Short-haul freight demand has been much more resilient to the cooling market
The AB5 ruling will give supply chains another layer of complexity to deal with just as conditions were starting to show signs of improvement. The reason is that the ruling largely affects regional carriers and shippers that operate in California, where activity has not slowed nearly as much as the national market. According to the short (SOTVI -7% y/y) and local haul (COTVI -18%) tender volume indexes for loads moving less than 250 miles out of California, demand has been much more resilient to the softening market than freight moving longer distances (LOTVI -35%).
The AB5 ruling will have a minimal near-term effect on trucking on a national level, with most of the pain being felt by local carriers and shippers in California that focus their activity around the ports and warehouses. They often employ the services of owner-operators in times of excessive demand.
Even though it appears a slowdown is coming from the import side, the nation’s largest port complex of Long Beach and Los Angeles is still working through a lot of backlogs and containers have piled up in their yards.
Combine that with the fact inventory levels have grown in response to continuous over-ordering, companies will be busy repositioning their goods upstream — largely around the port cities — for a while.
Operating costs in California are among the highest in the nation and most national carriers already account for this by domiciling drivers in lower-cost states. Many regional carriers and local drayage operators cannot avoid this ruling and will have to either hire more drivers or give up supporting their customers fully in times of surging demand to account for the loss of flexibility.
With the Supreme Court making this decision, there is a longer-running concern that other states will adopt this, which is another issue entirely.
The ruling’s intent is to provide more employee protection, but the debate over whether they need it in trucking has been ongoing, especially around drayage, which is what started the ball rolling in the courts.
Trucking is typically a very seasonal operation, with extreme ebbs and flows. You can see that reflected on a national level in the Cass Freight Shipments Index, which measures freight volume based on invoice data. Demand rises and falls by as much as 20% within a year and even more wildly between economic cycles, making it nearly impossible to rightsize fleets from a carrier standpoint.
Hire too many drivers and carriers carry too much cost, putting them at risk for layoffs or failure. Hire too few and carriers are unable to service their customers in times of surging demand and prices inflate as they have over the past two years.
According to FreightWaves contract rate data, trucking base costs excluding fuel have increased nearly 50% since July of 2020 due to demand exceeding capacity.
Carriers in California will have to ponder this decision while shippers may have just been handed another rate increase and another sourcing challenge.
In the long run, this ruling will encourage defragmentation (inflationary) but also potentially erode the driver base (inflationary) as owner-operators who wanted independence leave the industry.
On the other hand, Zac Rogers stated on this week’s Freightonomics episode that the thought of a more stable working environment will attract more drivers (deflationary).
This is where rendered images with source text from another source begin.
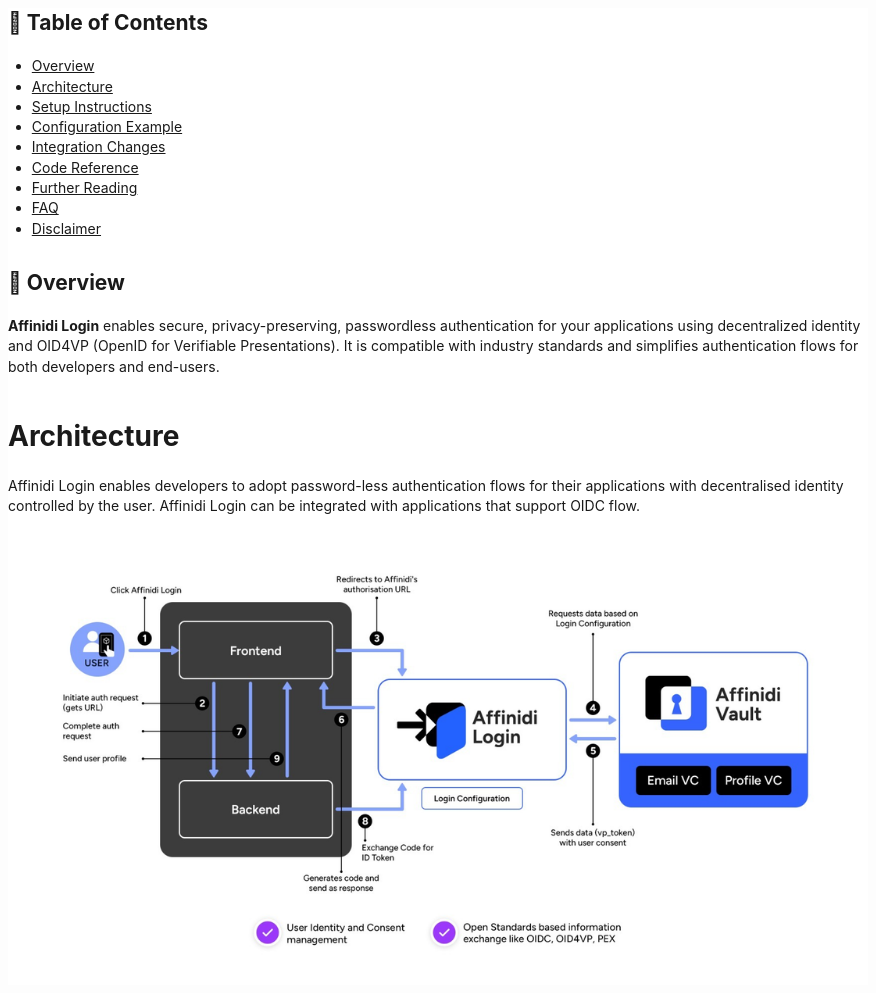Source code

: 
## 📖 Table of Contents
- [Overview](#overview)
- [Architecture](#architecture)
- [Setup Instructions](#setup-instructions)
- [Configuration Example](#configuration-example)
- [Integration Changes](#integration-changes)
- [Code Reference](#code-reference)
- [Further Reading](#further-reading)
- [FAQ](#faq)
- [Disclaimer](#disclaimer)


## 🧭 Overview

**Affinidi Login** enables secure, privacy-preserving, passwordless authentication for your applications using decentralized identity and OID4VP (OpenID for Verifiable Presentations).
It is compatible with industry standards and simplifies authentication flows for both developers and end-users.

# Architecture
Affinidi Login enables developers to adopt password-less authentication flows for their applications with decentralised identity controlled by the user. Affinidi Login can be integrated with applications that support OIDC flow.

<div align="center">
  <img src="./images/login-arch.png" alt="Affinidi Login Architecture" width="800"/>
</div>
Depending on the magnitude of the volatility of demand, either is possible. In the near term, regional California shippers will need to plan on costs staying elevated.
Short haul rejection rates for loads moving between 100 and 250 miles out of the Ontario, California market now exceed those for loads moving more than 800 miles, an extremely rare occurrence whose timing suggests AB5 is already having an impact on the availability of capacity.